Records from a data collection
• • • • • • •

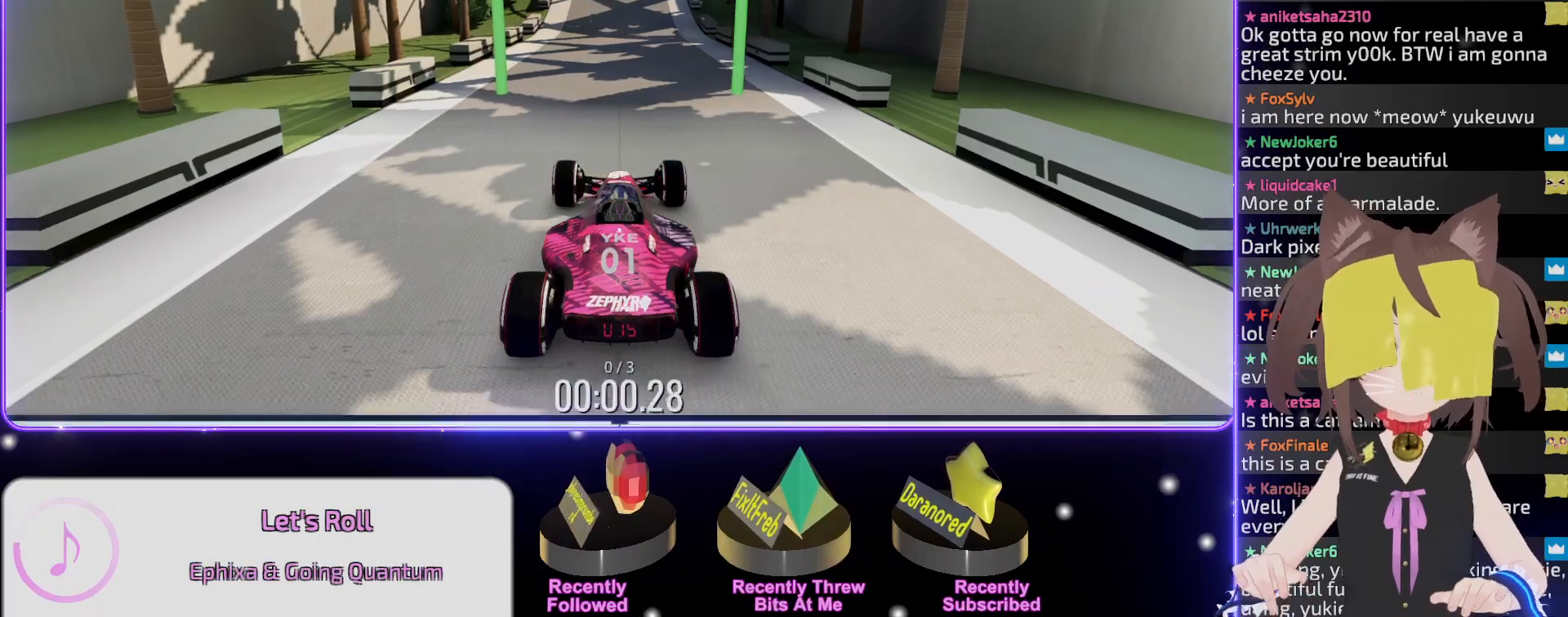
{"keys": ["up"], "events": []}
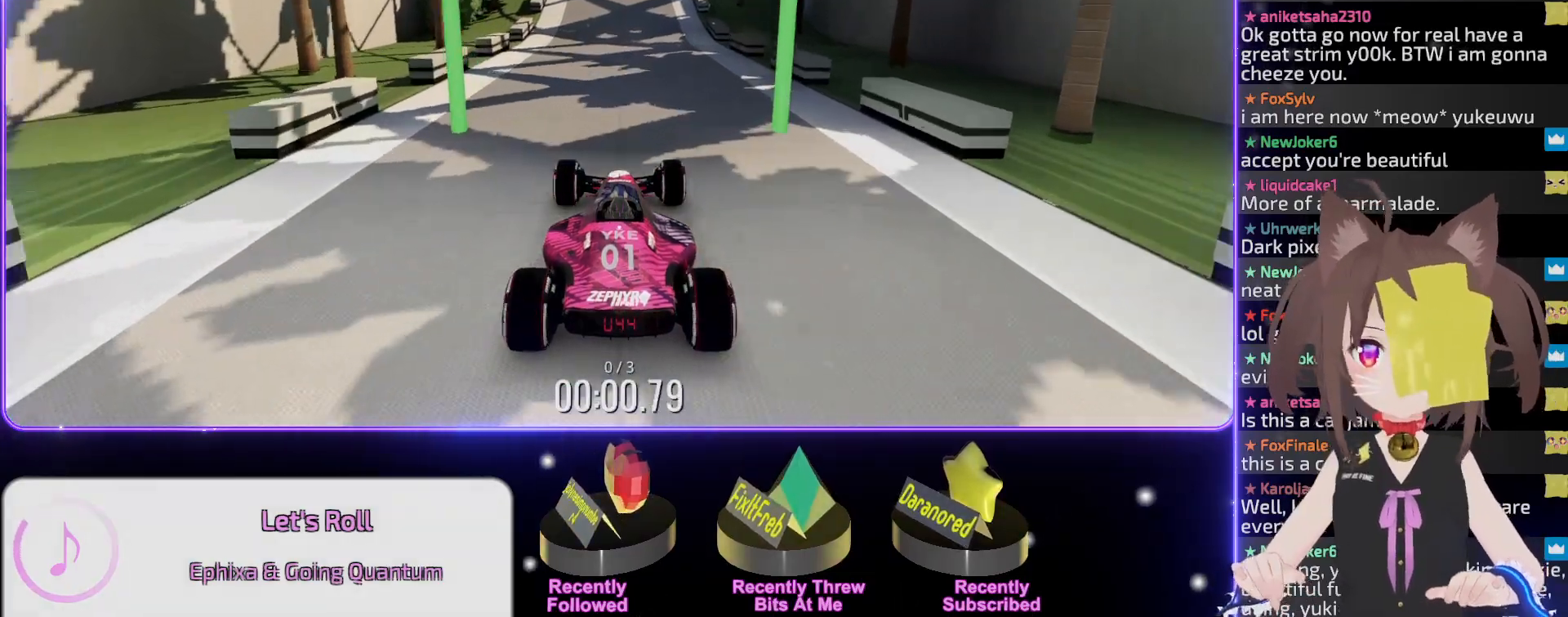
{"keys": ["up"], "events": []}
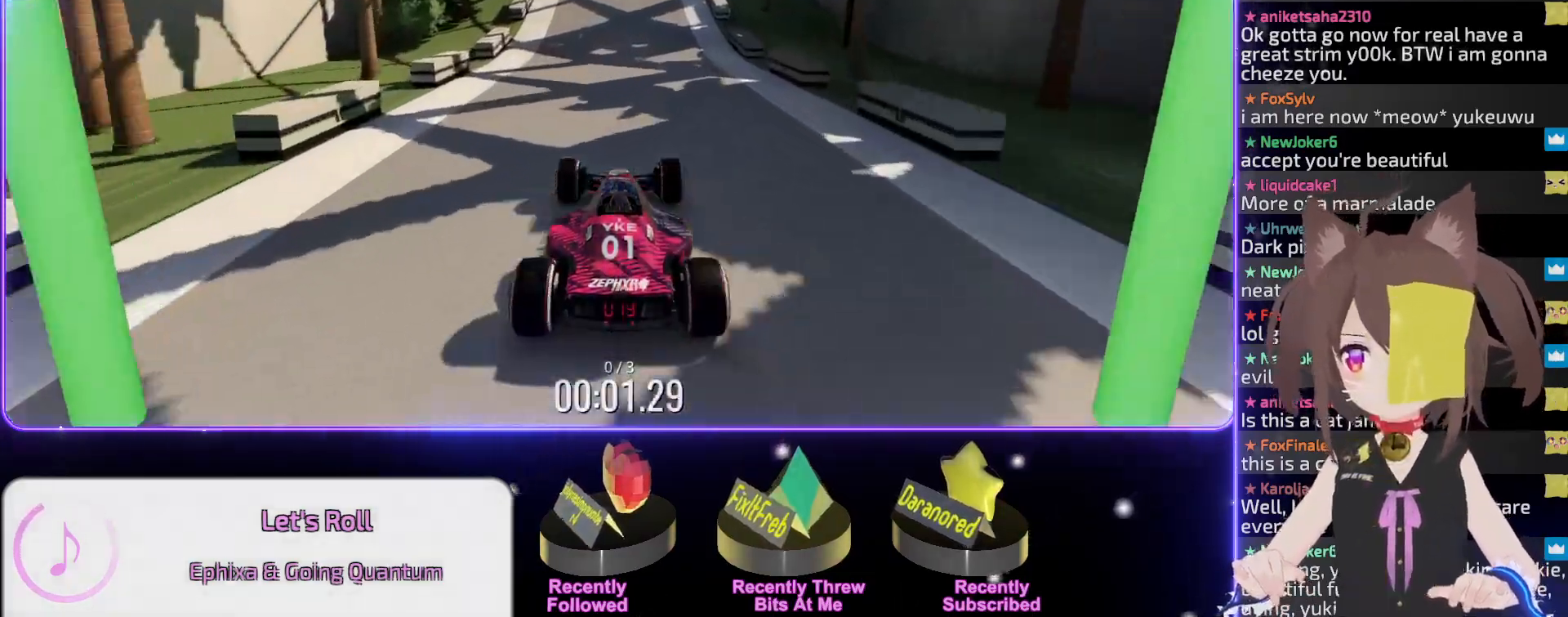
{"keys": ["up"], "events": []}
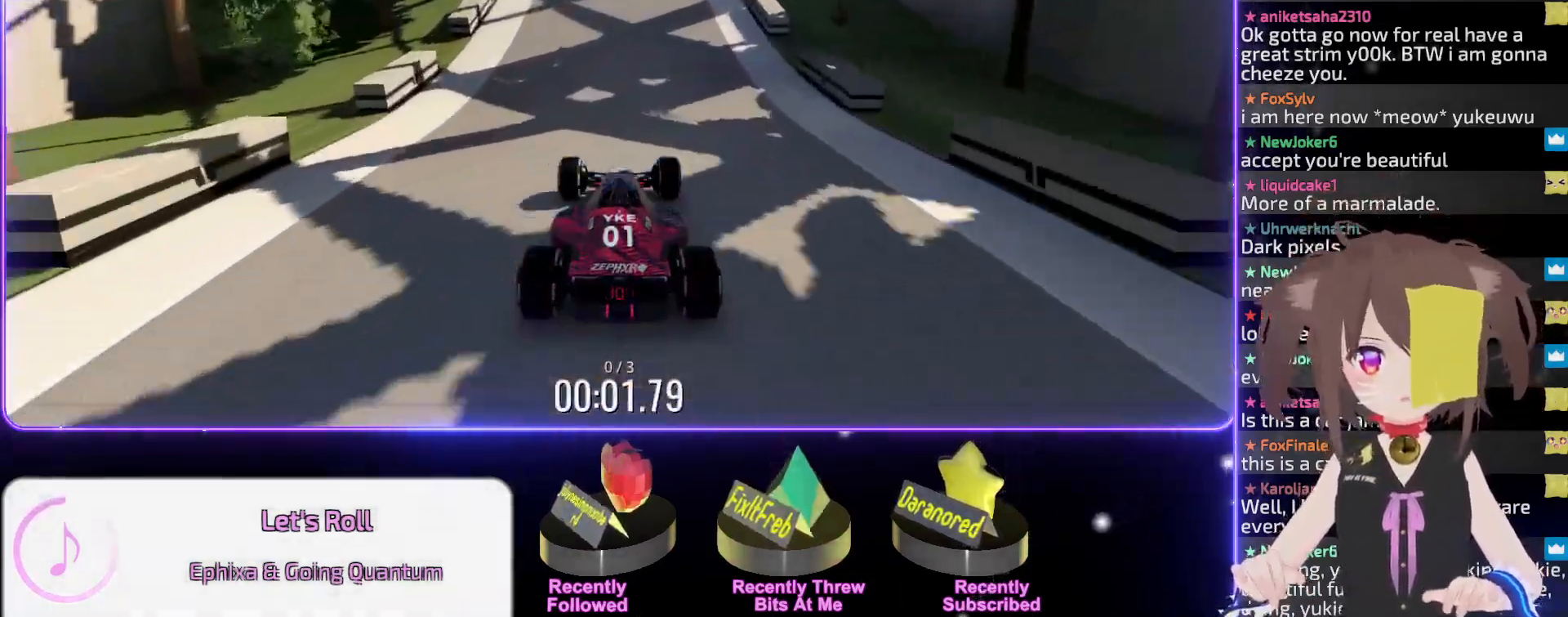
{"keys": ["up"], "events": []}
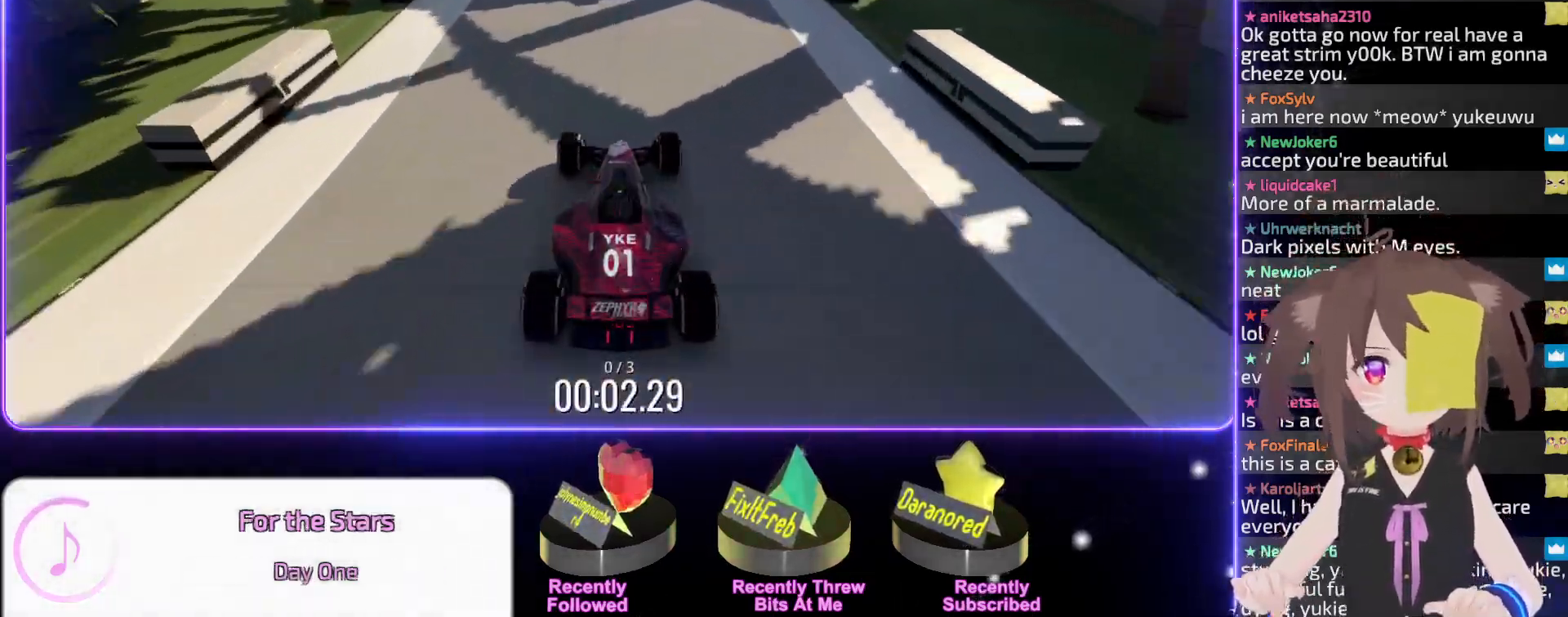
{"keys": ["up"], "events": []}
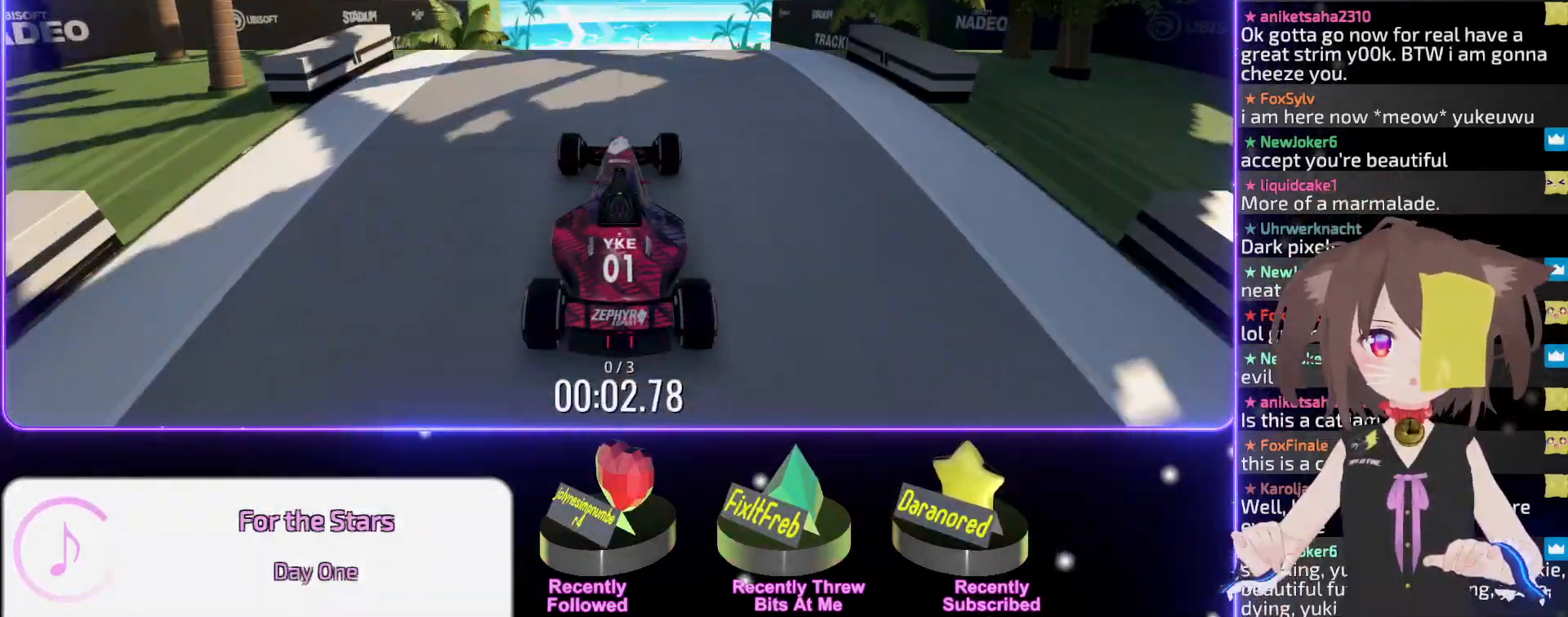
{"keys": ["up"], "events": []}
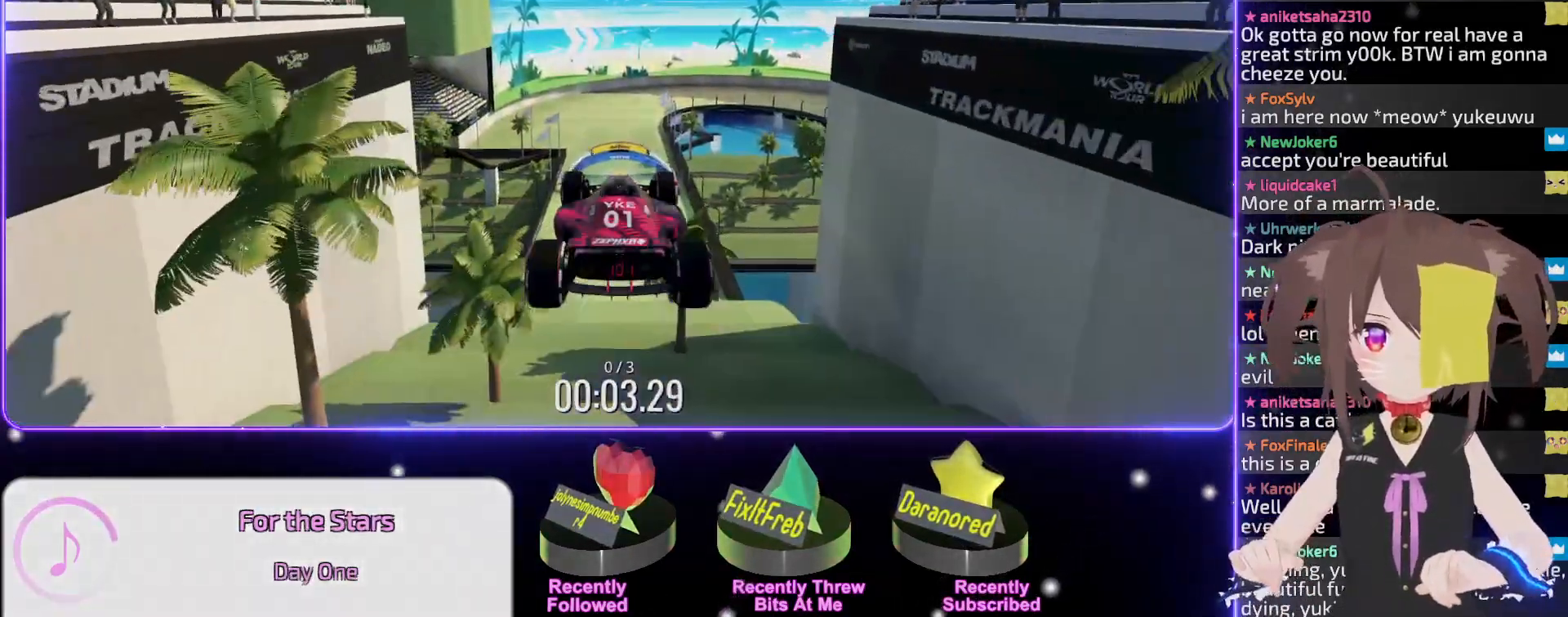
{"keys": ["up"], "events": []}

• • • • • • •

▸ **Aim of the exercise**: What's needed is an exact copy of every entry, minus the pictures.

▸ **Exercise response**:
{"keys": ["up"], "events": []}
{"keys": ["up"], "events": []}
{"keys": ["up"], "events": []}
{"keys": ["up"], "events": []}
{"keys": ["up"], "events": []}
{"keys": ["up"], "events": []}
{"keys": ["up"], "events": []}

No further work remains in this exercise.